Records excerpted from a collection
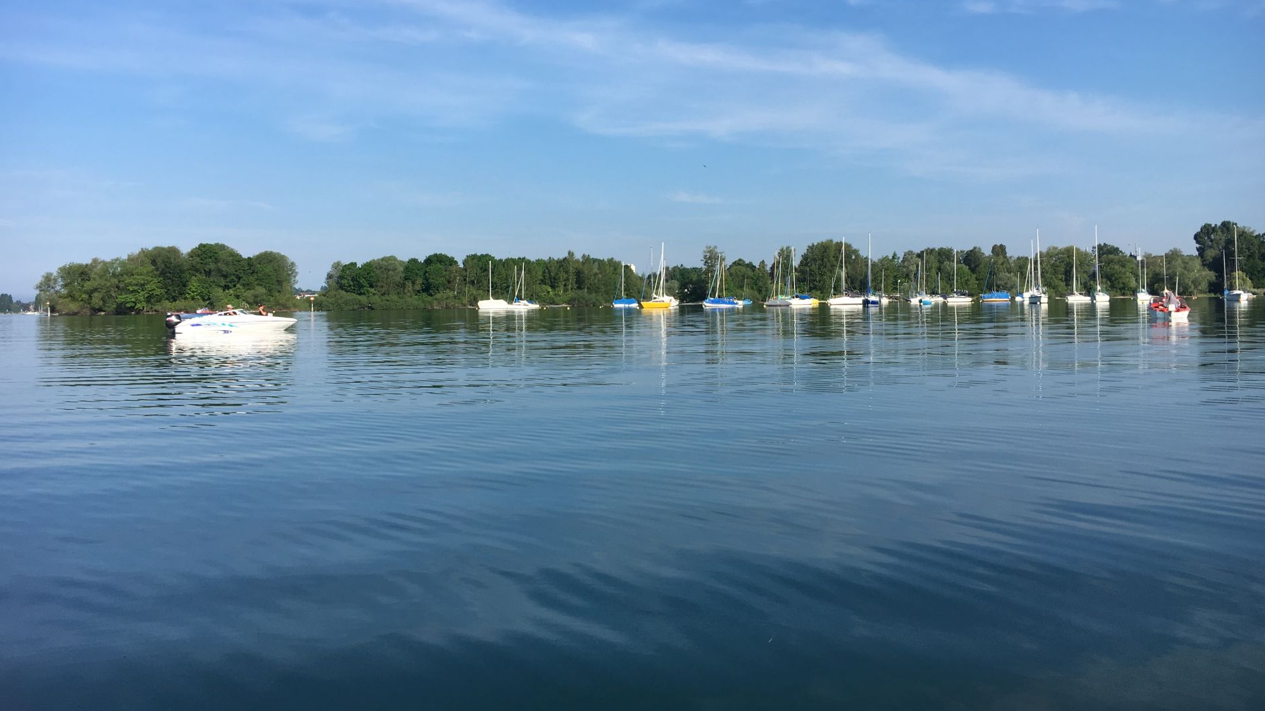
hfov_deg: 61.0
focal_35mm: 32
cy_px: 295
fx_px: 1073
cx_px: 632
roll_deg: +2.1
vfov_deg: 36.6
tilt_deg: +1.5
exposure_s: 1/1570
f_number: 2.2
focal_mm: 4.15
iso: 25
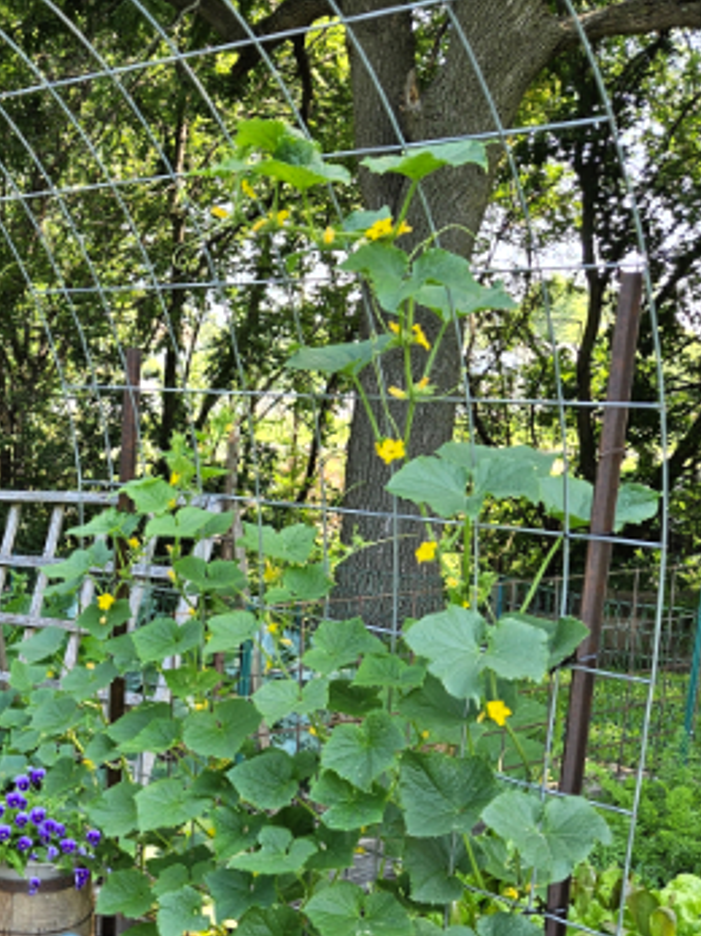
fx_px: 1432
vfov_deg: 35.4
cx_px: -51
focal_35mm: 53
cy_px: 704
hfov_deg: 25.7
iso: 25
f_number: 1.8
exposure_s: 1/120
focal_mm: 5.4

** Exercise details **
Full transcription without images: please go through the records and repeat them exactly.

** Reply to the exercise **
hfov_deg: 61.0
focal_35mm: 32
cy_px: 295
fx_px: 1073
cx_px: 632
roll_deg: +2.1
vfov_deg: 36.6
tilt_deg: +1.5
exposure_s: 1/1570
f_number: 2.2
focal_mm: 4.15
iso: 25
fx_px: 1432
vfov_deg: 35.4
cx_px: -51
focal_35mm: 53
cy_px: 704
hfov_deg: 25.7
iso: 25
f_number: 1.8
exposure_s: 1/120
focal_mm: 5.4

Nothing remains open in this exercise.